In the entries below, find each line with the string "parameter" and copy it.

*** Data to use

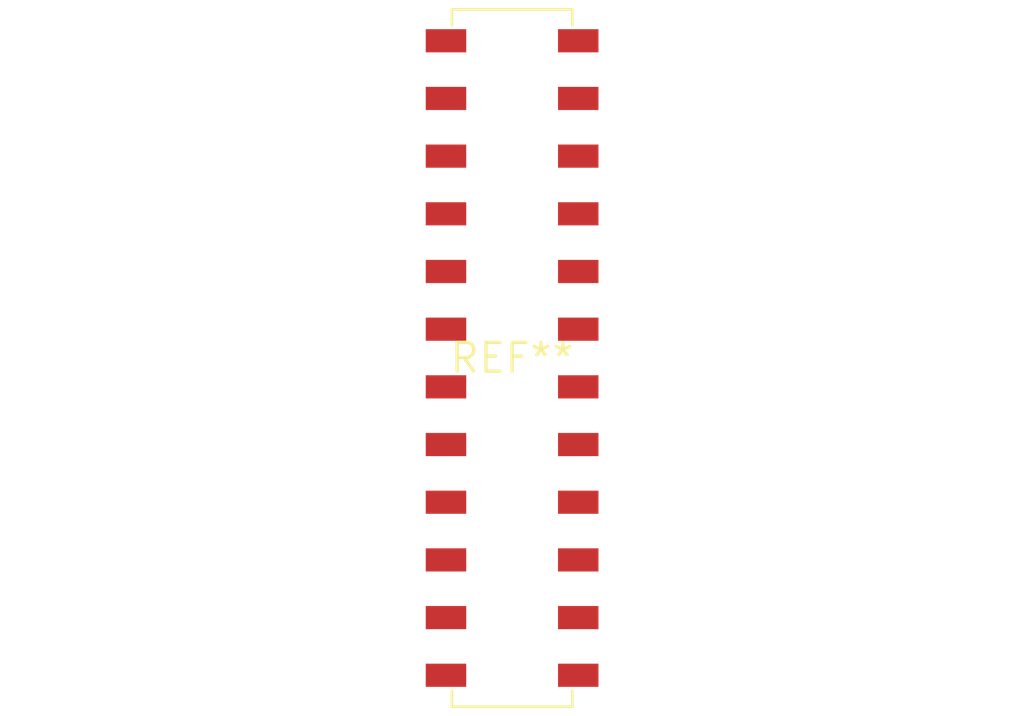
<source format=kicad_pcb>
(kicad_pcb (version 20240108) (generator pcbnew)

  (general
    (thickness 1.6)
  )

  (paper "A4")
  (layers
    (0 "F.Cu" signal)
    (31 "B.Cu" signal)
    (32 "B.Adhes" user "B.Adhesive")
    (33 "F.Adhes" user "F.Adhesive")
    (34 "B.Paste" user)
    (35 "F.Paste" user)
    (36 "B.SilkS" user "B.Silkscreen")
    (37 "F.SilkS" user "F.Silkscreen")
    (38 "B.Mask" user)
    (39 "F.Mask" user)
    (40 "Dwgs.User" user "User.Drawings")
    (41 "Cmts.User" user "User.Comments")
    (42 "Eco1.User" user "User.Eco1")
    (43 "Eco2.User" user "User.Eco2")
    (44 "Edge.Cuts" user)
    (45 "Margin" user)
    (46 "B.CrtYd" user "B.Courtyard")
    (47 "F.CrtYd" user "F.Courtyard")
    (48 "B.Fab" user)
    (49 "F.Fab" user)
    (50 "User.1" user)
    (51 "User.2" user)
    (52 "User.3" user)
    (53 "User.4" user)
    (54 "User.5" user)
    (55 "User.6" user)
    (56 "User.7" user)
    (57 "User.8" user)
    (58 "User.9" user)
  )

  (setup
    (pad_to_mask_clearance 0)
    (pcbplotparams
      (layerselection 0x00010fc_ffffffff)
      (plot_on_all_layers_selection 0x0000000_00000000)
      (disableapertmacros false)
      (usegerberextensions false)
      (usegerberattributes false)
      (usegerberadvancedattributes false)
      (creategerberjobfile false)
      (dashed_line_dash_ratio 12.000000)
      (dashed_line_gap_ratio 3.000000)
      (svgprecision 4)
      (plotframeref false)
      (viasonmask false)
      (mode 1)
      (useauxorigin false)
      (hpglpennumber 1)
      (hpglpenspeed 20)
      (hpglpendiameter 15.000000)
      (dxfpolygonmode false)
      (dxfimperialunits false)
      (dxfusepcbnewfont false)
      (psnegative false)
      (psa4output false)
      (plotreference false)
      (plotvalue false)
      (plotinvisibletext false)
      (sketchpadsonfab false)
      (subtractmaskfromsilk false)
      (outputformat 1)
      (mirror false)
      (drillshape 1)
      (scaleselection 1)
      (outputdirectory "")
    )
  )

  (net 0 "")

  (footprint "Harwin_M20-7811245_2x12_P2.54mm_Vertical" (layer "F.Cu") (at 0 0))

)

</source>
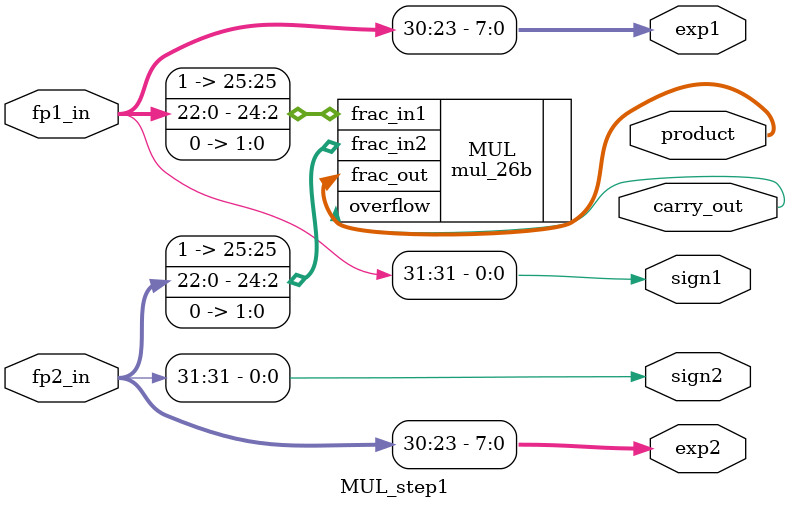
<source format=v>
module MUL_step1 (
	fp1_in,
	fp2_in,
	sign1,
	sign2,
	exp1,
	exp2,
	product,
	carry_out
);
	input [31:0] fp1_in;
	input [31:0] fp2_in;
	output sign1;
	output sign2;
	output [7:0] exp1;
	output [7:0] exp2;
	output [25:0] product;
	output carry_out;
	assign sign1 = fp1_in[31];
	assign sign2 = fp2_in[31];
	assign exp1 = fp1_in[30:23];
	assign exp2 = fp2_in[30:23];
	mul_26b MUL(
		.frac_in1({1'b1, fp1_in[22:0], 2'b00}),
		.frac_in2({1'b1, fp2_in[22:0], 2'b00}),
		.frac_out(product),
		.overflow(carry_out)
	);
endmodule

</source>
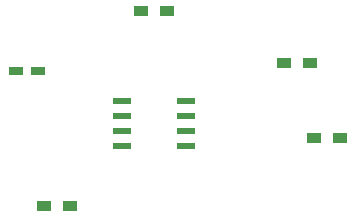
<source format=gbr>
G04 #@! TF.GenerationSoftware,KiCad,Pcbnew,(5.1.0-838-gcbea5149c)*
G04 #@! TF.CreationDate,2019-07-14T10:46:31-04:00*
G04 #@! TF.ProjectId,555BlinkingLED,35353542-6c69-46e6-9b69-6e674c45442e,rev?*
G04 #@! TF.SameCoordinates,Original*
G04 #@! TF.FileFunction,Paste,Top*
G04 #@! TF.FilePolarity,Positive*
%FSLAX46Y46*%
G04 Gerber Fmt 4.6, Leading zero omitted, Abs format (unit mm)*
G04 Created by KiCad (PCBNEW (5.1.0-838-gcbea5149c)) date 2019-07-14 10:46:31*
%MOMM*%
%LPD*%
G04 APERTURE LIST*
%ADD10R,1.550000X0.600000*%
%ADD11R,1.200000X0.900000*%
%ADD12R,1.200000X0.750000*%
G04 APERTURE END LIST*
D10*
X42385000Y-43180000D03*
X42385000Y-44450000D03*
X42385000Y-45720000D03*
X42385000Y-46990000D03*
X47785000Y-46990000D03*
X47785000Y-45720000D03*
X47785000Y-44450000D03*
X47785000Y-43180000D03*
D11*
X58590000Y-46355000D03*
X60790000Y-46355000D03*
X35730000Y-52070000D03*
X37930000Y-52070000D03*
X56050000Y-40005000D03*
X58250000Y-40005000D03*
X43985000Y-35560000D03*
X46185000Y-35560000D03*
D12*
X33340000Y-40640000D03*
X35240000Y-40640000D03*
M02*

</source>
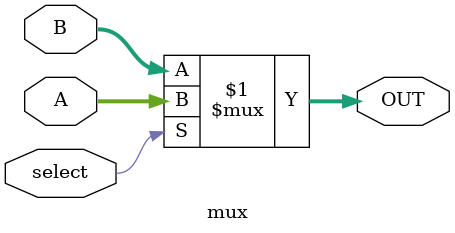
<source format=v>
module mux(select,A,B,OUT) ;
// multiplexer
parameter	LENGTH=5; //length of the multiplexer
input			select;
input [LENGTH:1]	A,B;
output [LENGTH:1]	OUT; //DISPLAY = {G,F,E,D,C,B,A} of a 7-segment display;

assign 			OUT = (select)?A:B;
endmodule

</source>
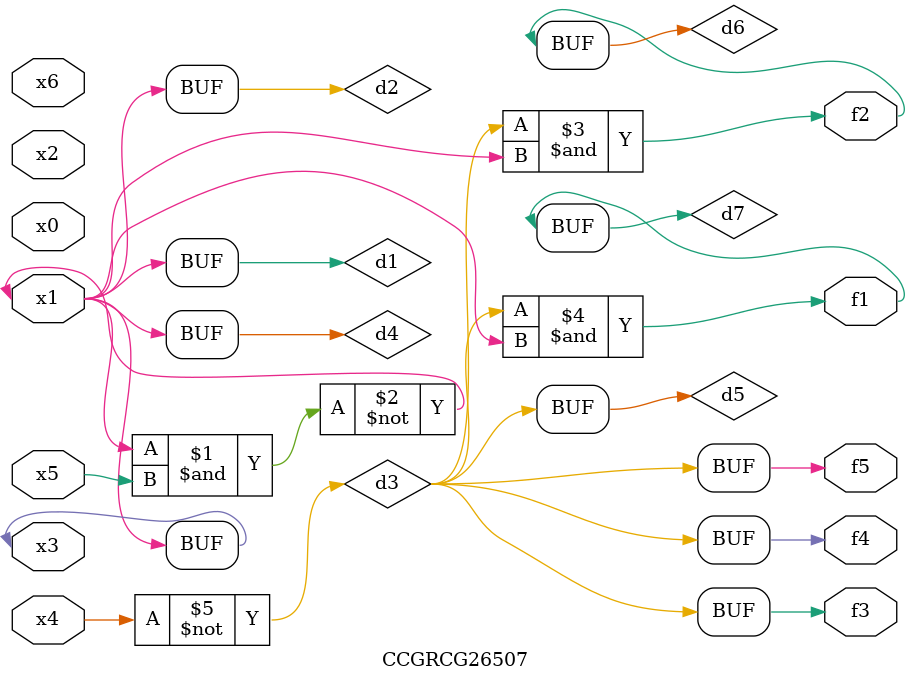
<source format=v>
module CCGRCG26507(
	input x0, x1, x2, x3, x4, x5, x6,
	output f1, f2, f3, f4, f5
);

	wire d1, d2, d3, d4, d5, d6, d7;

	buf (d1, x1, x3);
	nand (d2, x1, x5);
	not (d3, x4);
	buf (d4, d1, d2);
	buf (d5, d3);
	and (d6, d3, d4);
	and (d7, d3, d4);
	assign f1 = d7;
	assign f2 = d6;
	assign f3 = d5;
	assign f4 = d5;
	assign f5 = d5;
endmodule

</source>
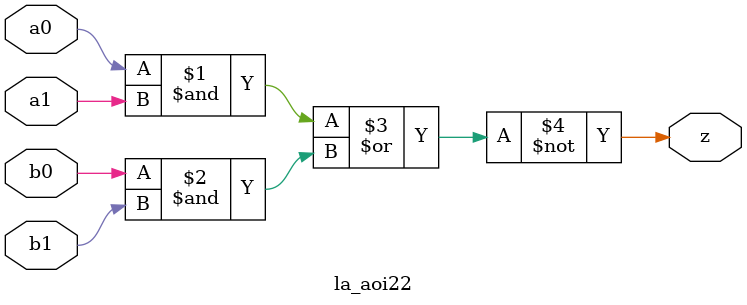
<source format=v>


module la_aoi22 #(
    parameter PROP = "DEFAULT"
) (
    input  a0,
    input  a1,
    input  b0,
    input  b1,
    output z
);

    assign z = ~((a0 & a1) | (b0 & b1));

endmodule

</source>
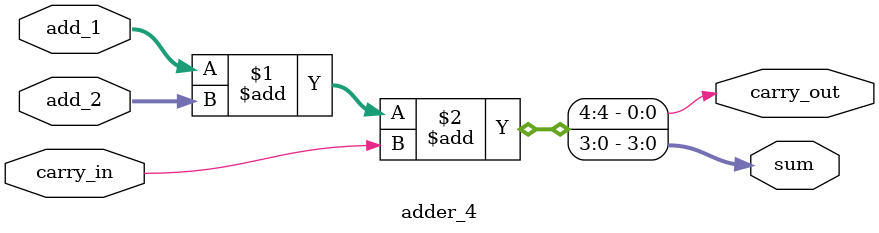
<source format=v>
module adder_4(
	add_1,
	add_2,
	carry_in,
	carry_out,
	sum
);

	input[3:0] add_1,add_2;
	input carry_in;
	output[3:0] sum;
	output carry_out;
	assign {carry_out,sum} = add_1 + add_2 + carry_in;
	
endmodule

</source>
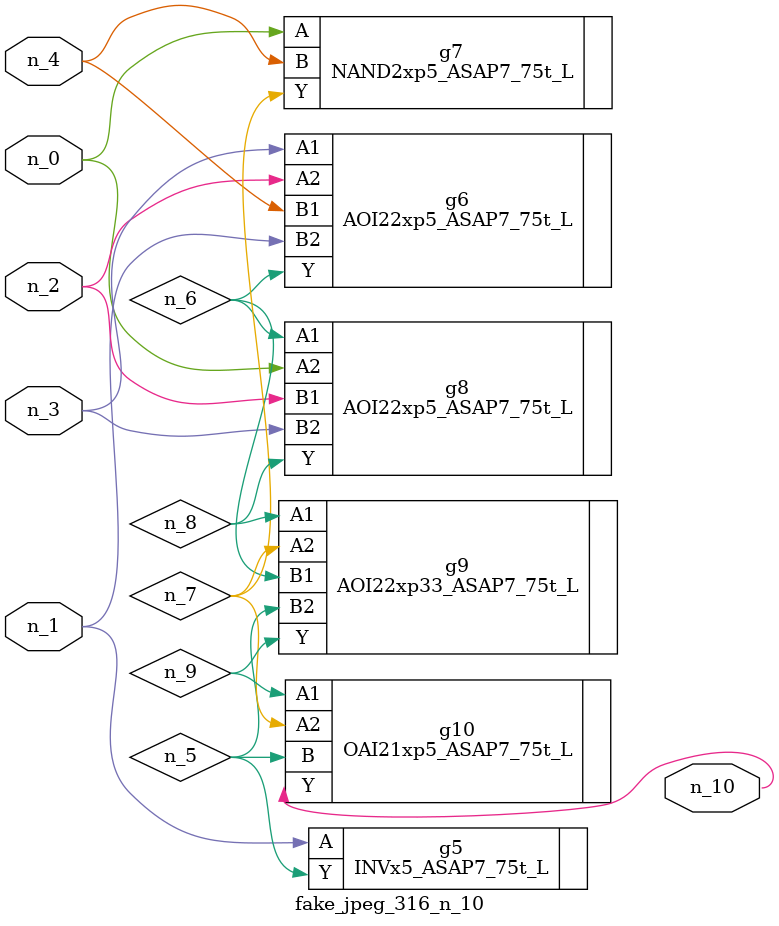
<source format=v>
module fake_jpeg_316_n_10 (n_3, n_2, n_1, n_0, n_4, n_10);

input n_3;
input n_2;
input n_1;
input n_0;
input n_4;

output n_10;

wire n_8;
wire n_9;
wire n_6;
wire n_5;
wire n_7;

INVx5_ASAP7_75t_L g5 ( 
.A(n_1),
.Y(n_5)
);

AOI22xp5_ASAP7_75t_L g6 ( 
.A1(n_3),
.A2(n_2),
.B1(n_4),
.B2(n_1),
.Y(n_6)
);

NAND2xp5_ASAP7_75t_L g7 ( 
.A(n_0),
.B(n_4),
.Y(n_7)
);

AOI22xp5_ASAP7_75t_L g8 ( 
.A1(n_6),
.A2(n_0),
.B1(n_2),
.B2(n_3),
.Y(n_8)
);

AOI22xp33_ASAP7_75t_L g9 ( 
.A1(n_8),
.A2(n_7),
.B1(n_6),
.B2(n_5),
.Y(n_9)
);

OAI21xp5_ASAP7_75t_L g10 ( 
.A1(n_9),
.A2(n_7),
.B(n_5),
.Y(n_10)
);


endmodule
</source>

******

The completed task ▸
parameter	LENGTH=5; //length of the multiplexer
    parameter PROP = "DEFAULT"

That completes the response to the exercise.